A core claim of today’s populist “north south divide” narrative, to which Boris Johnson’s government, Corbynite Labour and the Guardian all subscribe, is that an “anti-northern bias” is not only embedded in the mindset of national government machinery in Whitehall – which is what subscribers to the narrative sometimes mean when they complain about “London” – but also written in to the Treasury’s fabled Green Book, its guidance for appraising projects and policies a government might back with public money.
The view that the Green Book’s formulae and assumptions are effectively rigged to favour London at the expense of, in particular, the north of England, has become so embedded that even the BBC reported it at the weekend as uncontested fact. We were told that Chancellor Rishi Sunak “plans to remove a longstanding bias that has affected funding for northern England and other regions” and that changes to the Green Book will be integral to this as part of the government’s “levelling up” agenda.
As we await the removal of this favoured treatment of “rich London” – with its nation-leading poverty rates, and all – let’s remember that not everyone accepts such a bias really exists.
As On London reported in September, an analysis by think tank Centre for Cities, which is concerned with the economies of all the UK’s cities and large towns, concluded that the Green Book’s method for calculating, say, a transport infrastructure project’s benefit cost ratios – its overall value for money in terms of return on investment – are not biased towards London and the wider south east of England at all.
According to that assessment, the main reason bids for public money from places elsewhere do not succeed is that the bids themselves are often of poor quality, placing themselves at a disadvantage even before Green Book tests of their economic value are applied. As for “levelling up” in any meaningful sense, that would require both a great deal of money and a proper, long-term strategy including far more devolution, the latter still conspicuously lacking from the government so far.
Before that, in June, engineering giant Arup took a look at the methodology of the Green Book with the “levelling up” notion in mind, following a government promise at the March budget to “consider how the design and use of project appraisal affects the ability of all areas [of the country] to achieve their economic potential”.

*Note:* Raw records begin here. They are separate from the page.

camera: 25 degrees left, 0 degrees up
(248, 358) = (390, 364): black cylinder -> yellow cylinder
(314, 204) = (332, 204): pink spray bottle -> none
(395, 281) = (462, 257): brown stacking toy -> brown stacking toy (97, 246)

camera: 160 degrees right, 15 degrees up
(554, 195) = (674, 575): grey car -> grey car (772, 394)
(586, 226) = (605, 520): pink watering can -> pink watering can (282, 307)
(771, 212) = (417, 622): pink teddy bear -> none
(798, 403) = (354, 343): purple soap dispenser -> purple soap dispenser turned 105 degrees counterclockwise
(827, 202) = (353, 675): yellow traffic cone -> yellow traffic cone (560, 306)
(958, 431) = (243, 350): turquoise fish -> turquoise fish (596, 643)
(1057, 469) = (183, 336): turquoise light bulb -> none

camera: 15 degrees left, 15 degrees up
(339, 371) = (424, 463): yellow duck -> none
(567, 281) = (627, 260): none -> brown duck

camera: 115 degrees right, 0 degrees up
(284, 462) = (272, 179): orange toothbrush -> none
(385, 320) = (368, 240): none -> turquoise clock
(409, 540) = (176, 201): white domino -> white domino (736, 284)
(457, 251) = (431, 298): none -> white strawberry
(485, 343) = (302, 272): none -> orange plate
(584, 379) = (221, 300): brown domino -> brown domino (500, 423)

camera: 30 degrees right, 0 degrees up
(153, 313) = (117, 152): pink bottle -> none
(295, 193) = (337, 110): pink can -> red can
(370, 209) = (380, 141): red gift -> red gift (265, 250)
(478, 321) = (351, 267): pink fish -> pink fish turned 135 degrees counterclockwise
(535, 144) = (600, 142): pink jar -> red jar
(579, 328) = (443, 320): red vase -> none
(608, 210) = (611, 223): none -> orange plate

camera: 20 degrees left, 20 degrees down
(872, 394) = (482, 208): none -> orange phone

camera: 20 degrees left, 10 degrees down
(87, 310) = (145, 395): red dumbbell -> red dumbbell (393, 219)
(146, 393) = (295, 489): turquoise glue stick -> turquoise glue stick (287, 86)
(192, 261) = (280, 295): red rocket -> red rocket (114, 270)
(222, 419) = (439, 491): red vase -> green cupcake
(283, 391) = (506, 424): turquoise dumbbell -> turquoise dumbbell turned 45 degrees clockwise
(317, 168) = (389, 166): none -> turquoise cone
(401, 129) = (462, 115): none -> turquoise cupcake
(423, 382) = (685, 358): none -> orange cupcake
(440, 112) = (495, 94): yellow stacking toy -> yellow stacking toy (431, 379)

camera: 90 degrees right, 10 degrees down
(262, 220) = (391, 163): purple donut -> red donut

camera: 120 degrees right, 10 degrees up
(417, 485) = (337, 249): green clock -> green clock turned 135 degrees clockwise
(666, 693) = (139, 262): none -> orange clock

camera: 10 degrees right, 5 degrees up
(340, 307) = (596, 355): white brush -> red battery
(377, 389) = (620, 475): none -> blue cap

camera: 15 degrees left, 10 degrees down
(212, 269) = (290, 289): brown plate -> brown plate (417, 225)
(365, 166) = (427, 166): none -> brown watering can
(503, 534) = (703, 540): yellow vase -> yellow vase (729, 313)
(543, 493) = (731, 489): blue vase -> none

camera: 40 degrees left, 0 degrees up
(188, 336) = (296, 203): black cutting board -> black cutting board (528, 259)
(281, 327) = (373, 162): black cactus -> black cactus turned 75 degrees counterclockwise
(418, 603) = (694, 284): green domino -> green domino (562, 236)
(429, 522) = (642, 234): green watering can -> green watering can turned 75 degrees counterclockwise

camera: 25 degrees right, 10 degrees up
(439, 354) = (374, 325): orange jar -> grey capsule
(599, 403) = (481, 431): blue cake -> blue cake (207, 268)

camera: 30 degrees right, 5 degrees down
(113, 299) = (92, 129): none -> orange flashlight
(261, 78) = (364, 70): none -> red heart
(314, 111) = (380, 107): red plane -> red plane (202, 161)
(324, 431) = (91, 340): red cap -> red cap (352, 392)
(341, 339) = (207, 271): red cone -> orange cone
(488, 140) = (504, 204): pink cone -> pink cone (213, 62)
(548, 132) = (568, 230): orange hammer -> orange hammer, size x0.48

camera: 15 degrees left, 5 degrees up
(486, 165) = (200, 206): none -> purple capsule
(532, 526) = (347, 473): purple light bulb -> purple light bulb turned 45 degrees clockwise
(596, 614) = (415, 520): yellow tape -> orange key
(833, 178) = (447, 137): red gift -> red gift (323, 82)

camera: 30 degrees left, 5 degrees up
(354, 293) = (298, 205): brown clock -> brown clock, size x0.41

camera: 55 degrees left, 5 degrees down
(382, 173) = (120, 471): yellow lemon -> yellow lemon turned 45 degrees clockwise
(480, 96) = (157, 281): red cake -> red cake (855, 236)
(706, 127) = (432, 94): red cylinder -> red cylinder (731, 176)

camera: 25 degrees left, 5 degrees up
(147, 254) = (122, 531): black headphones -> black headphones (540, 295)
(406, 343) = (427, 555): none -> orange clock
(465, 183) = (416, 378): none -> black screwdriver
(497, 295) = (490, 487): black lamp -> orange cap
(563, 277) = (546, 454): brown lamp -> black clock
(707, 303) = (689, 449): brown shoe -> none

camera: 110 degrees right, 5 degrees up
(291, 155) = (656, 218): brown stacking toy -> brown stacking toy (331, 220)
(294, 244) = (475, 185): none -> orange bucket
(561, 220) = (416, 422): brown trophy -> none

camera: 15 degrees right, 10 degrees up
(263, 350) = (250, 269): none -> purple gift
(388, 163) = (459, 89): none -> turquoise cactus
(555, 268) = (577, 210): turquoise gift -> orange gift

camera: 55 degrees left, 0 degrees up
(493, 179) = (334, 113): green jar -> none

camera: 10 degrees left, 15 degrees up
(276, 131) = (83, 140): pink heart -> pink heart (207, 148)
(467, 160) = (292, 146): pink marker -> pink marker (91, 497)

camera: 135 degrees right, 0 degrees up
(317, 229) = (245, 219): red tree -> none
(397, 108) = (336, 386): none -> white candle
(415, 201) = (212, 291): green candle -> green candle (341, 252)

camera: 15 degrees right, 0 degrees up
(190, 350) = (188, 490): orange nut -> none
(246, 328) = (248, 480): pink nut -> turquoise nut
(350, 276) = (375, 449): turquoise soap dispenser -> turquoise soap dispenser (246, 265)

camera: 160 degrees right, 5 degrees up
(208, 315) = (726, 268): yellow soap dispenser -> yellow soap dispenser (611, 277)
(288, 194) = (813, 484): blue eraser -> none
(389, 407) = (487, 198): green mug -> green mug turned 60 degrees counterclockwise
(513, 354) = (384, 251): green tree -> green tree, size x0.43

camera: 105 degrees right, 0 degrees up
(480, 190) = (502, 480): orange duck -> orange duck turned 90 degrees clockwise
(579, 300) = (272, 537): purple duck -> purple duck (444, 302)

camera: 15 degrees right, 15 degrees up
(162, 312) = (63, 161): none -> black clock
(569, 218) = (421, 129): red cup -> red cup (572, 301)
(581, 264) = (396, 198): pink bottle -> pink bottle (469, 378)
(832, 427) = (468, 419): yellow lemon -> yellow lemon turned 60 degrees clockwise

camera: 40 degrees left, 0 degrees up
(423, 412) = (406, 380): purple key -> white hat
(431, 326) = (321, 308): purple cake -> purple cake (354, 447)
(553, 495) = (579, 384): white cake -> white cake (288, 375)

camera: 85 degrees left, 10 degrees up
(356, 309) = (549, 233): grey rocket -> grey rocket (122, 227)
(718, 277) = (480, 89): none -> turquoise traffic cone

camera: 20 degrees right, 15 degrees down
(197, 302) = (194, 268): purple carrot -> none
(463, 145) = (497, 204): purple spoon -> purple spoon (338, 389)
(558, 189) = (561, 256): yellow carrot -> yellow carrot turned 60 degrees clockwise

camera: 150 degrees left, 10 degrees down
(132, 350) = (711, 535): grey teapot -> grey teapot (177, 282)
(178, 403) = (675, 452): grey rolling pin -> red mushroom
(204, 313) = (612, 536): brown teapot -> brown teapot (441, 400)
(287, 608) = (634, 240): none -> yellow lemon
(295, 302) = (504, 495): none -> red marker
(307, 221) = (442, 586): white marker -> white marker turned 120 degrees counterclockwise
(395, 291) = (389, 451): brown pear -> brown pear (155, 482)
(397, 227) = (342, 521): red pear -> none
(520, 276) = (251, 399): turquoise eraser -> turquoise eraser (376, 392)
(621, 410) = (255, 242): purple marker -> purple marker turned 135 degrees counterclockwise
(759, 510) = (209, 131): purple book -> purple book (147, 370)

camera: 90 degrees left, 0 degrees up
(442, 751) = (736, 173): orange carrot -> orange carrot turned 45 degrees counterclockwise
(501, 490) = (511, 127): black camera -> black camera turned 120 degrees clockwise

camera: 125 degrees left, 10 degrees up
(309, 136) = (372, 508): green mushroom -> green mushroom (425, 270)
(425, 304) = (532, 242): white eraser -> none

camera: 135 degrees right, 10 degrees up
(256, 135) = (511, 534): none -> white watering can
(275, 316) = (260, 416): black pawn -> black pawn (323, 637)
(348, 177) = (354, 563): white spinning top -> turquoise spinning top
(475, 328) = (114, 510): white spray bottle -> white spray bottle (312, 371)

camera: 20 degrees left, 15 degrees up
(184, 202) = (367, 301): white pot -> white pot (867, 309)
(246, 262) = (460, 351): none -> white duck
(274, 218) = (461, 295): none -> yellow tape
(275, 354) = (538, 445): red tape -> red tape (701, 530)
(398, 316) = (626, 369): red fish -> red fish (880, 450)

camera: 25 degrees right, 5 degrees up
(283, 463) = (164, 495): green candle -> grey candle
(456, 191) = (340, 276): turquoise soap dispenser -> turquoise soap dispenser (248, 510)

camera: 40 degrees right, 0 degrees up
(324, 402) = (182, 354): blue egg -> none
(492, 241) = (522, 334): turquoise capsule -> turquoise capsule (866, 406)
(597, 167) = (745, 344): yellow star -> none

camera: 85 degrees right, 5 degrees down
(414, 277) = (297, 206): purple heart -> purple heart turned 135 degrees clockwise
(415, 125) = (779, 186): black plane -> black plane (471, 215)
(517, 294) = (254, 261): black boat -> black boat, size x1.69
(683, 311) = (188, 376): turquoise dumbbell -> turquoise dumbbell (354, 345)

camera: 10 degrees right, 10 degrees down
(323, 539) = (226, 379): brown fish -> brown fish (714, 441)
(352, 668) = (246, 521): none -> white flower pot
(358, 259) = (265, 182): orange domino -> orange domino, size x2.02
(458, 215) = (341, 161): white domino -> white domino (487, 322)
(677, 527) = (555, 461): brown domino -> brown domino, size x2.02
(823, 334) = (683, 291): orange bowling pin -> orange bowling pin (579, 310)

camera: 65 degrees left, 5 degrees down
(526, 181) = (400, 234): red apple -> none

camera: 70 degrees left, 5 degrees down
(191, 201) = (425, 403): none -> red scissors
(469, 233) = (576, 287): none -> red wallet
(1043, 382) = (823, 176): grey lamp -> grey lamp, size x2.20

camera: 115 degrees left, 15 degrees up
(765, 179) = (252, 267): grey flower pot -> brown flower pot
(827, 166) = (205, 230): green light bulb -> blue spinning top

Arup’s evaluation, which On London contributor Alexander Jan co-authored, notes that the Green Book as it is does not, of course, oblige politicians to make decisions based solely on what the book’s economic framework generates. And it stresses that the framework is already flexible, providing a basis for decisions that aren’t only about economics but also “strategic objectives, funding availability and wider deliverability considerations.”
It looks in detail at, among many other things, how the Green Book might be amended to strengthen the delivery of local economic and social objectives. But it also observes, as Centre for Cities would later do, that the Green Book framework can already favour investment in less well-off regions. Arup’s conclusions are headed by a call for “a clear definition of levelling up” and for “clear objectives” to be set.
Alex’s Foreword to the Arup document urges the government to “avoid policies that may inadvertently lead to ‘levelling down’, whereby the inequality gap is closed perhaps through making some cities and regions poorer.” He adds: “There needs to be a fundamental and continuing recognition that inequality and deprivation within regions should also be tackled. To this end, the framing of the debate in terms of ‘them and us’ cannot be considered a constructive way to achieve desired policy outcomes.”
So true. Has the government been listening?